Lonjura (2021), seu quarto trabalho solo, foi registrado à distância durante o início do isolamento social, praticamente sem ensaios e com músicos alastrados pelo país (e até mesmo no exterior, caso de Marcos Gonzatto da clássica banda curitibana Faichecleres, que participou de Londres). Transitando entre folk e pop psicodélico, o EP sucede os álbuns Super Qualquer no Meio de Lugar Nenhum (2014) e Suspenso (2018). As 6 faixas versam sobre a incerteza e distopia do futuro, mantendo o mesmo olhar crítico e sarcástico habituais na obra de Juvenil Silva, porém, desta vez, em uma atmosfera mais melódica e melancólica.

 

Juvenil Silva / Foto: Thaís Rodrigues

 

A balada, a la Jovem Guarda, Dias Impossíveis (olha, nesses dias impossíveis/onde o medo anda na moda/empatando a foda, risos, laços, nós/quero que você tome cuidado), parceria com o paraibano Seu Pereira, composta logo nos primeiros momentos de quarentena e lançada em março, elucida a aura pós-apocalíptica que tem pairado sobre nossos dias. A faixa ganhou ainda um simpático “videoclipe coletivo”, editado a partir de vídeos enviados por seus fãs. Alpinismo (e eu também já desci, já desci/e me esqueci como eram os sonhos/que mesmo com asas cortadas podia voar), outra parceria, dessa vez com Guilherme Cobelo, vocalista da banda brasiliense Joe Silhueta, é um folk animadinho que tece uma crítica à escalada social. Horários Bagunçados (ando com os horários bagunçados/tesão desregulado/cabeça sem lugar/gaveta que nem fecha/cinzeiro a transbordar/você me acalma) – talvez uma das mais belas canções do EP – aborda a nova dinâmica afetiva desses tempos obscuros.
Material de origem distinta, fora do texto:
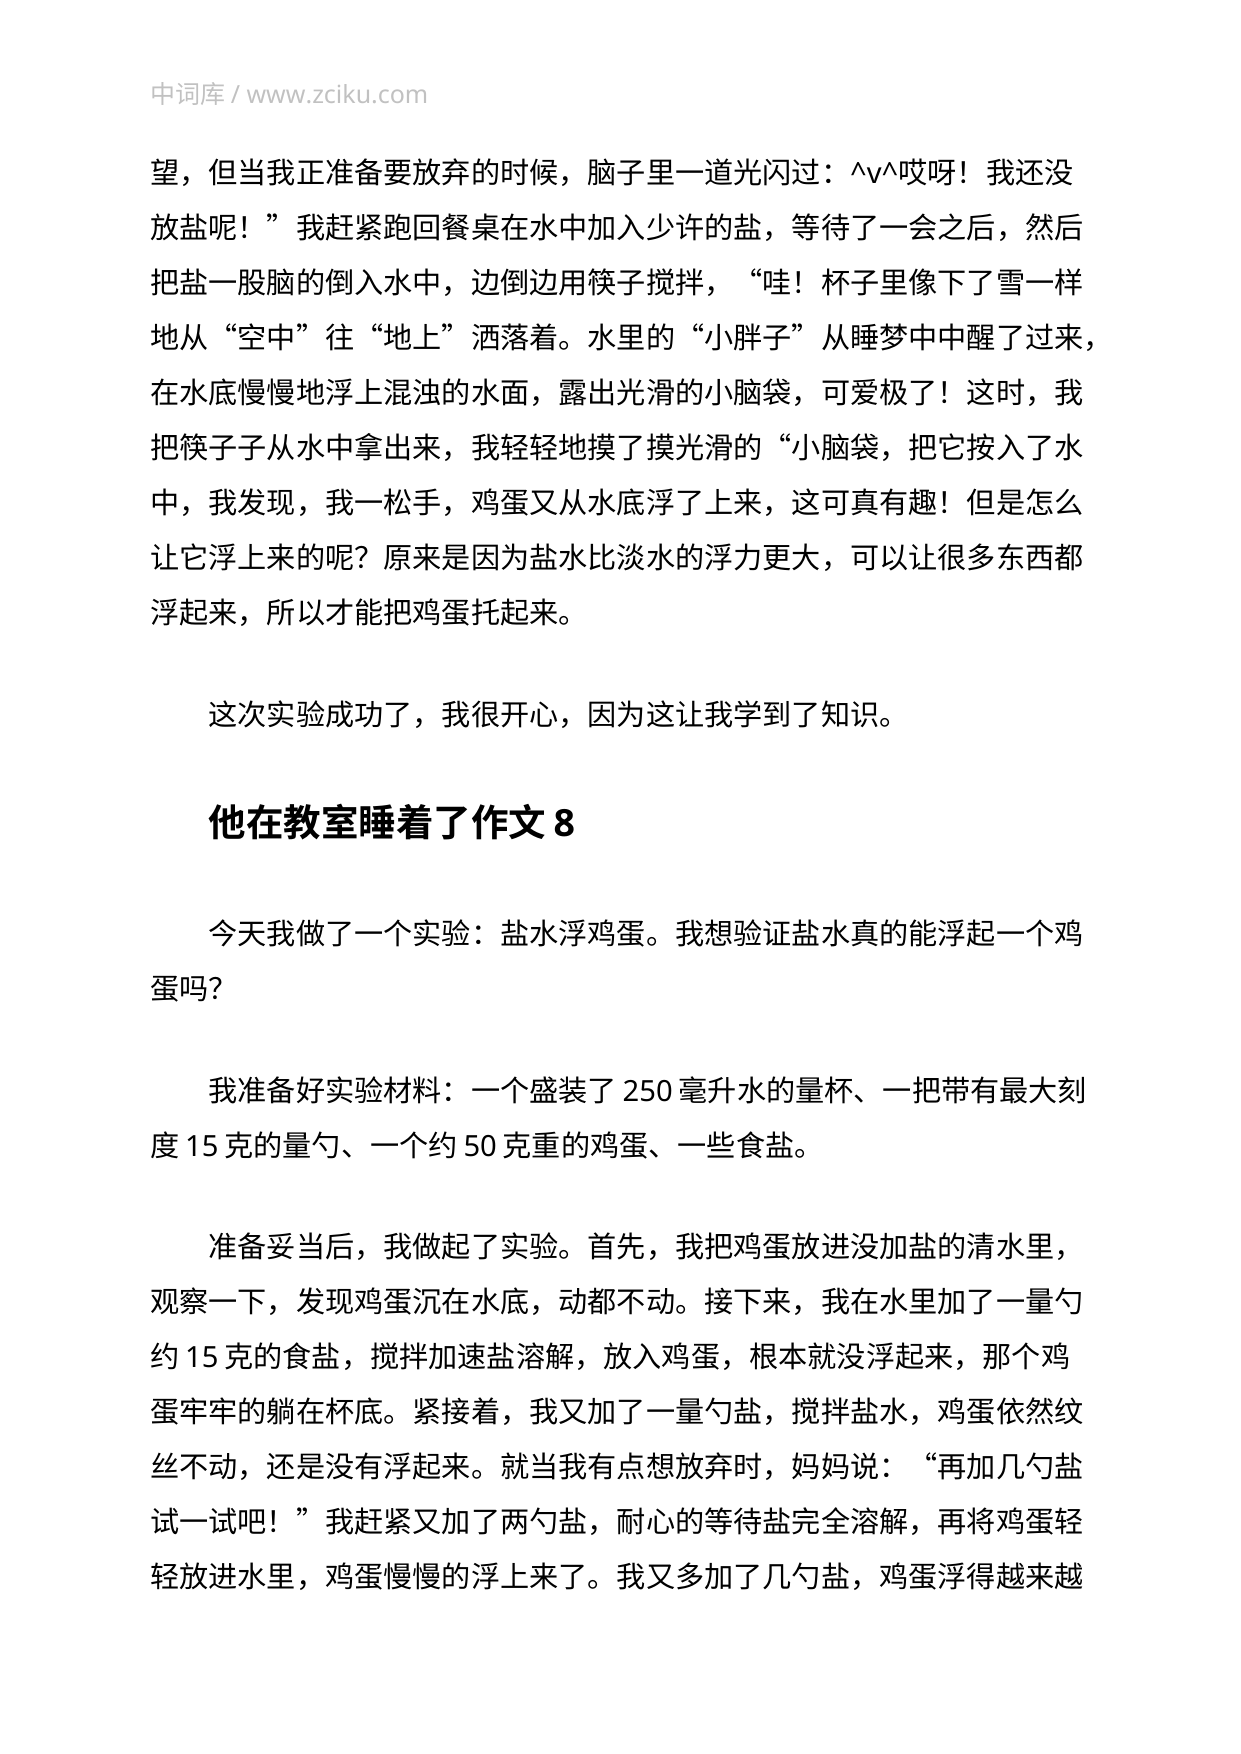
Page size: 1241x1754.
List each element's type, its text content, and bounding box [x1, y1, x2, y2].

text 今天我做了一个实验：盐水浮鸡蛋。我想验证盐水真的能浮起一个鸡蛋吗？ [150, 910, 1090, 1008]
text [150, 150, 1090, 632]
text 我准备好实验材料：一个盛装了250毫升水的量杯、一把带有最大刻度15克的量勺、一个约50克重的鸡蛋、一些食盐。 [150, 1067, 1090, 1164]
text 他在教室睡着了作文8 [150, 793, 1090, 847]
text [150, 1224, 1090, 1596]
text 这次实验成功了，我很开心，因为这让我学到了知识。 [150, 691, 1090, 733]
A malemolente Regalia (na periferia não tem regalia/ você sabe, mas não sabe como é/um supermercado inteiro ele cabe na barriga/mas não cabe nem metade, da metade da metade, no meu bolso), primeiro single divulgado ainda em 2020, filosofa sobre o “idealismo burguês” e parece ter profetizado a alta dos preços. A balada Você Mulher (eu queria te dizer/coisa pra caramba/da minha cabeça/eu queria mesmo era saber/como você anda/tudo que fez hoje/e desde que nasceu) é uma sincera declaração de amor e saudade. Aliás, a canção recentemente ganhou um belíssimo videoclipe, ou melhor, “uma fotonovela audiovisual” escrita, dirigida e estrelada pela trans colombiana Ava Reyna Bárbara e composta por mais de 2 mil fotos. A dramática O Mal de Nós Mesmos (quem fica com cara pra cima não enxerga tão bem/quem cai com a cara no chão já percebe melhor) encerra o disco com um blues tropicalista num diálogo entre o bem e o mal que habita em cada um de nós.
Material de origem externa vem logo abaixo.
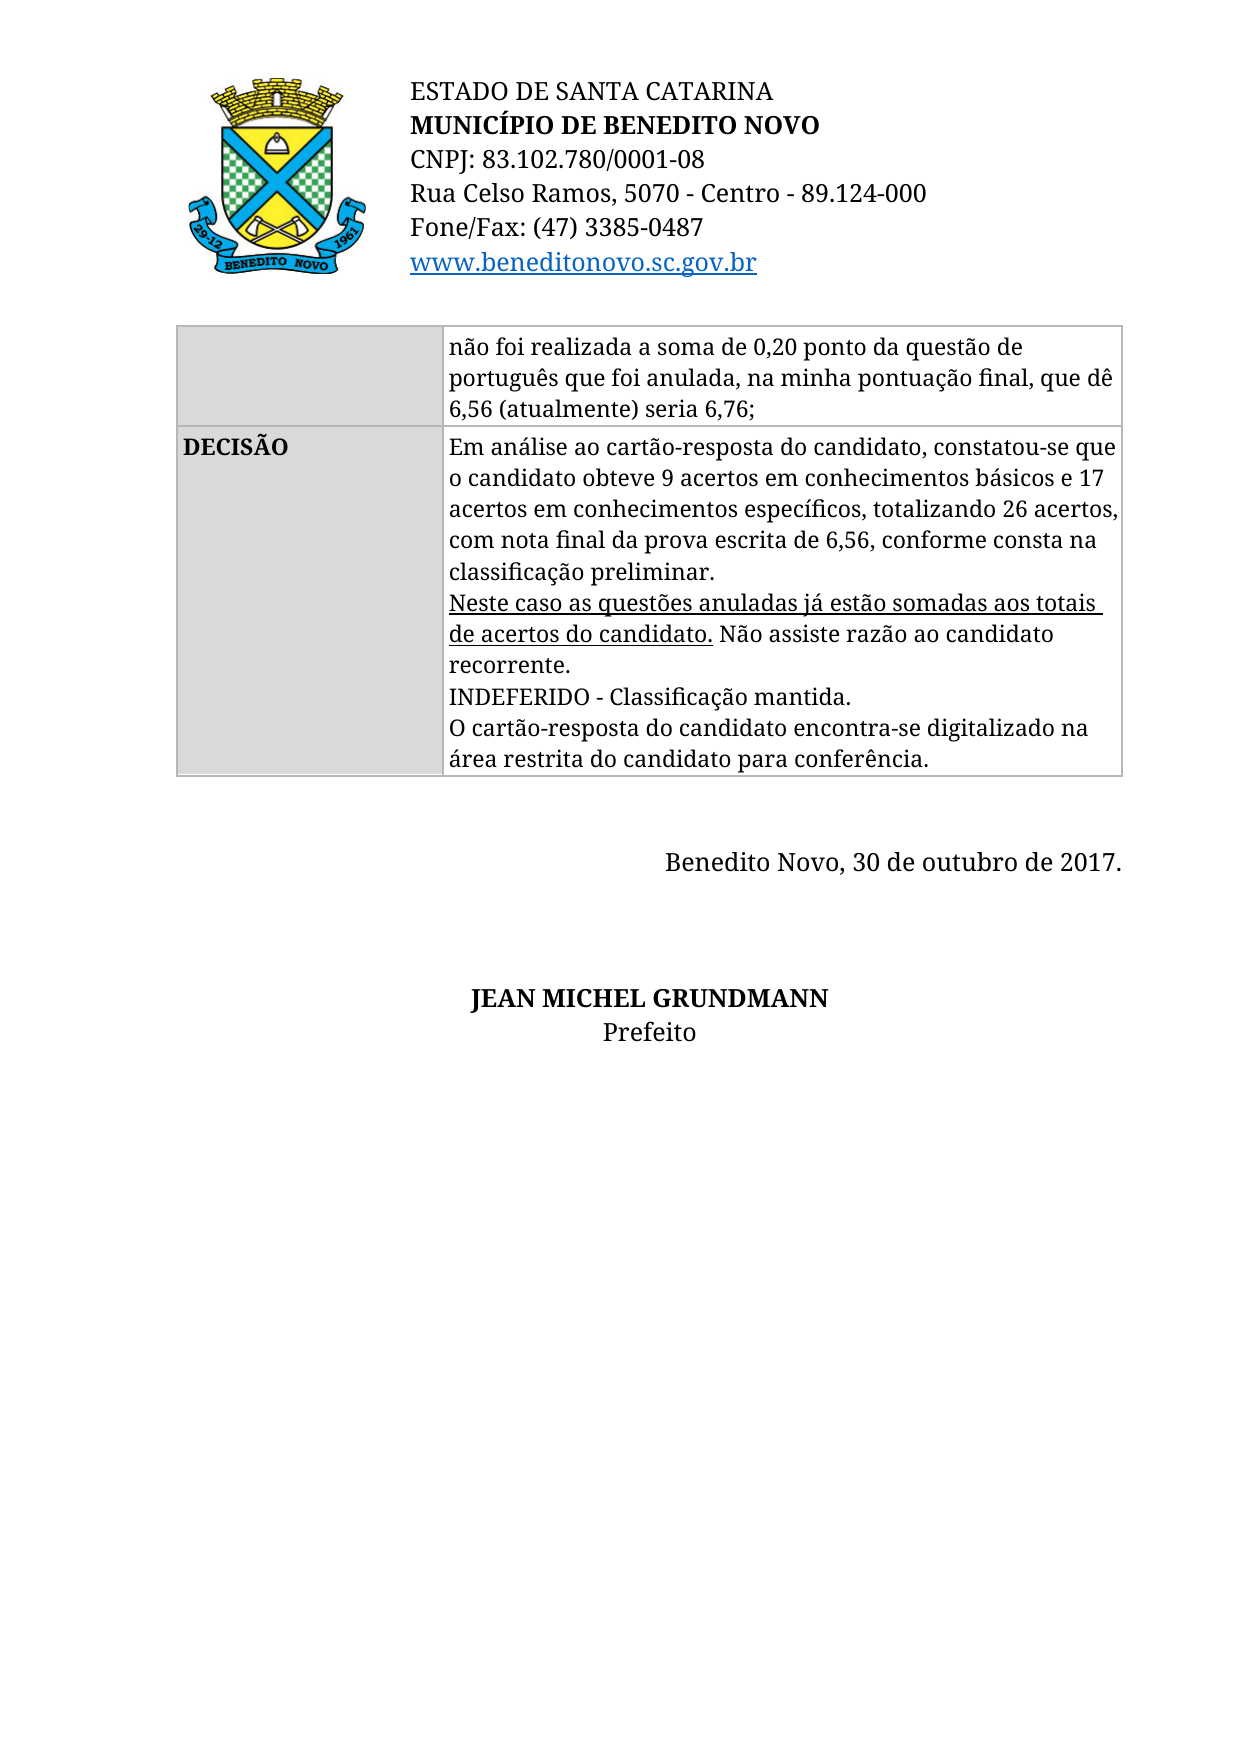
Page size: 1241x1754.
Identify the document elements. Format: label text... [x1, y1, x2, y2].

text Prefeito [177, 1015, 1122, 1049]
picture [188, 78, 366, 274]
text JEAN MICHEL GRUNDMANN [177, 981, 1122, 1015]
text Benedito Novo, 30 de outubro de 2017. [177, 845, 1122, 879]
table_cell Gostaria que fosse feita a recontagem de pontos, visto que não foi realizada a soma de 0,20 ponto da questão de português que foi anulada, na minha pontuação final, que dê 6,56 (atualmente) seria 6,76; [444, 327, 1121, 425]
table_cell PEDIDO [178, 327, 442, 425]
table_cell DECISÃO [178, 427, 442, 774]
table_cell Em análise ao cartão-resposta do candidato, constatou-se que o candidato obteve 9 acertos em conhecimentos básicos e 17 acertos em conhecimentos específicos, totalizando 26 acertos, com nota final da prova escrita de 6,56, conforme consta na classificação preliminar. Neste caso as questões anuladas já estão somadas aos totais de acertos do candidato. Não assiste razão ao candidato recorrente. INDEFERIDO - Classificação mantida. O cartão-resposta do candidato encontra-se digitalizado na área restrita do candidato para conferência. [444, 427, 1121, 774]
picture [330, 209, 366, 274]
Disponível em todas as plataformas digitais, Lonjura possui também uma “versão comercial” com três faixas bônus (para adquirir, basta entrar em contato através do Instagram do artista). Tal versão segue o projeto Discos Off-line, que já rendeu os EPs Isolamento Acústico Vol. 1 e Vol. 2, Não Amolem os Canivetes, Cinzas de Um Ano Morto, Calendário dos Sonhos e o novíssimo Farol das Esperanças. Trata-se de discos que não são lançados nas plataformas de streaming, disponibilizados exclusivamente via e-mail com as faixas em wav/mp3 e encartes com fotos e letras mediante o “pague quanto puder/quiser”. Vale ressaltar ainda que além do EP, Juvenil acaba de lançar, em parceria com o jovem músico Tonho Nolasco, o selo musical Plurivox.  A dupla prevê o lançamento de novos artistas tão logo seja concluído seu estúdio que está em fase final. Cria, agrega, resiste e voa, Juvenil, que “voar não se limita em romper as nuvens”.

 

 

Larissa Mendes também sofre de lonjura, Dr. Juvenil. Inclusive de lonjura dos editores Fabrício Brandão e Leila Andrade, que me impedem de abraçá-los pelos 15 anos de arte, cultura e Diversos Afins.